_EXTRACT_
_ _ _ _ _ _ _
The other day I was texting with a friend like, “Hi – how are you? Fine. How are you? Long time no talk. Want to do lunch soon? Anything new in your life? Etc. etc. etc.,” when suddenly, out of bumf#ck nowhere, totally off topic, this friend texts me, “Kathleen (long lost acquaintance) had a baby boy yesterday.”
I want to pause to emphasize… Just in case anyone out there is reading this and contemplating whether they should announce to me by way of random text that someone separated from me by six degrees, or hell, even by one or two degrees recently welcomed a healthy, living baby into this world, the answer is NO.
_ _ _ _ _ _ _
_DATA FOR REVIEW_
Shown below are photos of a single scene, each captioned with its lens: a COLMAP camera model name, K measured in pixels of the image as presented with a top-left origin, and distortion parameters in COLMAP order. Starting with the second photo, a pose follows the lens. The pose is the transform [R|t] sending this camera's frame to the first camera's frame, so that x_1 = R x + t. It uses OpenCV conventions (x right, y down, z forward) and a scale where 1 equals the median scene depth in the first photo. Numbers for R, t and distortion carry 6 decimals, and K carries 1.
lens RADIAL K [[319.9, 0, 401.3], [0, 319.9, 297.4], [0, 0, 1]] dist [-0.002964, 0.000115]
_ _ _ _ _ _ _
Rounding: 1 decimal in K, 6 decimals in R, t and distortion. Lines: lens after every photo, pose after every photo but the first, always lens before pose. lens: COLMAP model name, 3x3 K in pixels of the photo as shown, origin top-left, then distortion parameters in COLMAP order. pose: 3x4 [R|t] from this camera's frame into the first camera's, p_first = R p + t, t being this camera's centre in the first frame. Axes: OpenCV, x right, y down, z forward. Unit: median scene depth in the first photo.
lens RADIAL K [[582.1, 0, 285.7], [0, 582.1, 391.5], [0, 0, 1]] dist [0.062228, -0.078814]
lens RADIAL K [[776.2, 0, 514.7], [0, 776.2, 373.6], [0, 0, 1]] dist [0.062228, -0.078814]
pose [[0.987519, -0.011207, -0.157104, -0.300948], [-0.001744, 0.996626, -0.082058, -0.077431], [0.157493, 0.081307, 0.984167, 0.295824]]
_ _ _ _ _ _ _
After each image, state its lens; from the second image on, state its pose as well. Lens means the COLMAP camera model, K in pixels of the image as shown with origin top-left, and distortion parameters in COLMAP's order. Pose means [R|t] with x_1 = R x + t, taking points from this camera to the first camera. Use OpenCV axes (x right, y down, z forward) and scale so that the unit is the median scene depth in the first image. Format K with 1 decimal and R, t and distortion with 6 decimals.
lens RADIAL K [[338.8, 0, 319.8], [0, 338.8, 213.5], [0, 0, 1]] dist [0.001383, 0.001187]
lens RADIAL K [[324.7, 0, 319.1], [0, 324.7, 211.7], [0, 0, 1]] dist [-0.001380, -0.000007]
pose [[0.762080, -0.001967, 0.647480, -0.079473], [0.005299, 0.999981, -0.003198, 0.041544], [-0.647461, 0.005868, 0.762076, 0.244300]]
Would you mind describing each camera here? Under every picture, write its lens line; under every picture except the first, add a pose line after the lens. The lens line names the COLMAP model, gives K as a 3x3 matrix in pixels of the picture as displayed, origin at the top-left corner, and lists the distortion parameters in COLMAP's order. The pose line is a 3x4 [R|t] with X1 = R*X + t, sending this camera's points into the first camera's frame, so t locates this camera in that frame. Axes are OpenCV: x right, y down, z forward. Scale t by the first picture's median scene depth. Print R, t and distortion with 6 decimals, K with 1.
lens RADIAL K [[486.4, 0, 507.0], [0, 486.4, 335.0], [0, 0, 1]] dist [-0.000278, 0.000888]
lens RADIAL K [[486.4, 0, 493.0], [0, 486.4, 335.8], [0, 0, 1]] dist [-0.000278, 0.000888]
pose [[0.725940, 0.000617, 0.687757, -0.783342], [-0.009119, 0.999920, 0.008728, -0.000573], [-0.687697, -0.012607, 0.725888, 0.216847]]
_ _ _ _ _ _ _
_TASK REQUIREMENTS_
1 - In the post about the baby announcement, what did the friend suddenly text about Kathleen?
2 - Rewrite the stretch from "The other day" through "answer is NO." in the post about the baby announcement, putting "coworker" wherever "friend" appears.
3 - Continue the post about the baby announcement from where it stops.
The data is unrelated to the text and stands apart from it.

_NUMBERED ANSWERS_
1 - That Kathleen had had a baby boy the day before.

2 -
The other day I was texting with a coworker like, “Hi – how are you? Fine. How are you? Long time no talk. Want to do lunch soon? Anything new in your life? Etc. etc. etc.,” when suddenly, out of bumf#ck nowhere, totally off topic, this coworker texts me, “Kathleen (long lost acquaintance) had a baby boy yesterday.”
I want to pause to emphasize… Just in case anyone out there is reading this and contemplating whether they should announce to me by way of random text that someone separated from me by six degrees, or hell, even by one or two degrees recently welcomed a healthy, living baby into this world, the answer is NO.

3 -
I knew Kathleen a long time ago, and we were never friends, and her daughter lived at the same time Matthew died, so now I’m kind of trying to forget Kathleen exists. But every once in a while Kathleen emails to request something from me (we’re loosely connected through work), and unless I can answer her question in under two minutes, I’m pretty much deleting her email. (I wonder if she ever found the trial balance she requested back in May…) ANYWAY, this friend also continues to mention Kathleen at inopportune times, so I went ahead and responded to this particular text, “Did you watch any Bachelor in Paradise this summer? I’m watching the finale now – can’t wait to hear from Corrine and Demario.”
The other night I attended a charity event with Mark. Someone from his firm so generously purchased a table and invited us to join. I’ve been to these things before, but mostly before Matthew died, and none recently. These events are usually themed in nature, and this particular one included mai tais, and a pig roast, and loud music, and a strange man inhaling fire, and towards the end an impressively large sum was raised in a shockingly short amount of time to fund vans that will drive around rural areas and offer mammograms to women who might not have otherwise had access.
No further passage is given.